I am using Intel x520 and x540 dual port NIC attached to Dell PowerEdge server. All NIC ports can work at 10Gbps, hence total 40 Gbps. The system has 2 sockets containing Xeon E5-2640 v3 CPU(Haswell Microarchitecture).
There are many problems I am facing and can be resolved using PCIe and DMA benchmarking. However, I couldn't find any proper way to do the same. I am unable to achieve 40Gbps throughput even with DPDK based driver and libraries(with 64 byte packets). I need to perform the experiments with 64 byte size and can't change the packet size.

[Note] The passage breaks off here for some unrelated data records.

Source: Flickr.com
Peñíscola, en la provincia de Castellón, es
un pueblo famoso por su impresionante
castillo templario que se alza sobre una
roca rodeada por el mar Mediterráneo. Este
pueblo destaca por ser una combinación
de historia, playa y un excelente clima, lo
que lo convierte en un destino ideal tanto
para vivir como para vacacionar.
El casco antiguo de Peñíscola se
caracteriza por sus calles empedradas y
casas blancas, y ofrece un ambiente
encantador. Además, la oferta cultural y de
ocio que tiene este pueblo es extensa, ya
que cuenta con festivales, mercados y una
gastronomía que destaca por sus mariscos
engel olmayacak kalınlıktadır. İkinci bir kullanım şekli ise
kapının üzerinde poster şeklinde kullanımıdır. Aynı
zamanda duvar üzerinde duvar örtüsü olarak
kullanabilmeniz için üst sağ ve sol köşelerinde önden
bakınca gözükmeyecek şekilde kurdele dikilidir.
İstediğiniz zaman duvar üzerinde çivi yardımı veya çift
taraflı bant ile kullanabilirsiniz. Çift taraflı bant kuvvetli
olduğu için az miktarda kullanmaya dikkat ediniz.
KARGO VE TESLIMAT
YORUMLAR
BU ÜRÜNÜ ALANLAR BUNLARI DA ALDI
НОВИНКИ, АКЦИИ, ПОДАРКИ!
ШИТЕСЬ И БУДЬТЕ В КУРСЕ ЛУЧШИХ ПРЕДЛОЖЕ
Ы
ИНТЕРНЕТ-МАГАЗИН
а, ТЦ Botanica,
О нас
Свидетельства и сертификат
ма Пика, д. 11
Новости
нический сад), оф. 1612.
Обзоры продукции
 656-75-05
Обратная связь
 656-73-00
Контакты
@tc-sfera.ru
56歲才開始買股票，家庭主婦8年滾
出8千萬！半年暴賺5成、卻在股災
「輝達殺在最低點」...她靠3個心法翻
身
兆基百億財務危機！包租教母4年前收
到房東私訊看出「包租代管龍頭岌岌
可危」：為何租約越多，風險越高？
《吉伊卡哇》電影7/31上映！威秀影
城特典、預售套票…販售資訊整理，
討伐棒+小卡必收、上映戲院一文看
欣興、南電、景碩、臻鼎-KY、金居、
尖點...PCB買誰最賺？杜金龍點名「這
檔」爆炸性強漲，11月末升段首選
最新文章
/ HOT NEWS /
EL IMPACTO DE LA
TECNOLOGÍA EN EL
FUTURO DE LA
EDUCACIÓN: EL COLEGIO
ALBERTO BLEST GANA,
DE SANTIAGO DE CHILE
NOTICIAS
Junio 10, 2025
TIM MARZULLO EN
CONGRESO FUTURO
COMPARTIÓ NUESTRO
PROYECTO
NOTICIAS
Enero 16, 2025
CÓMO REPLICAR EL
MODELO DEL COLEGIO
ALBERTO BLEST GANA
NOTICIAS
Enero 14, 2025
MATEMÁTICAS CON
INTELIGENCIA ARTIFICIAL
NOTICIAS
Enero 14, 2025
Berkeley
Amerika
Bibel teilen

I am generating packets using DPDK-pktgen and counting the events using Intel-PCM, ./pcm-pci.x. However, the counting is one way, in the sense, I am counting the number of events and can't tell what is the maximum number of each events the system can support. The results from pcm-pci.x :
Skt PCIeRdCur RFO CRd DRd ItoM PRd WiL
0 73 M 3222 K 784 K 63 M 52 M 0 2791 K
My NICs are connected to socket 0 and that's why I am not putting socket 1 results.
Is there any way to benchmark PCIe bus and DMA engine? and Is there any way to get the precise latency at IO subsystem(at each level) for packet processing(can't use rdtsc() to measure harware level latencies)?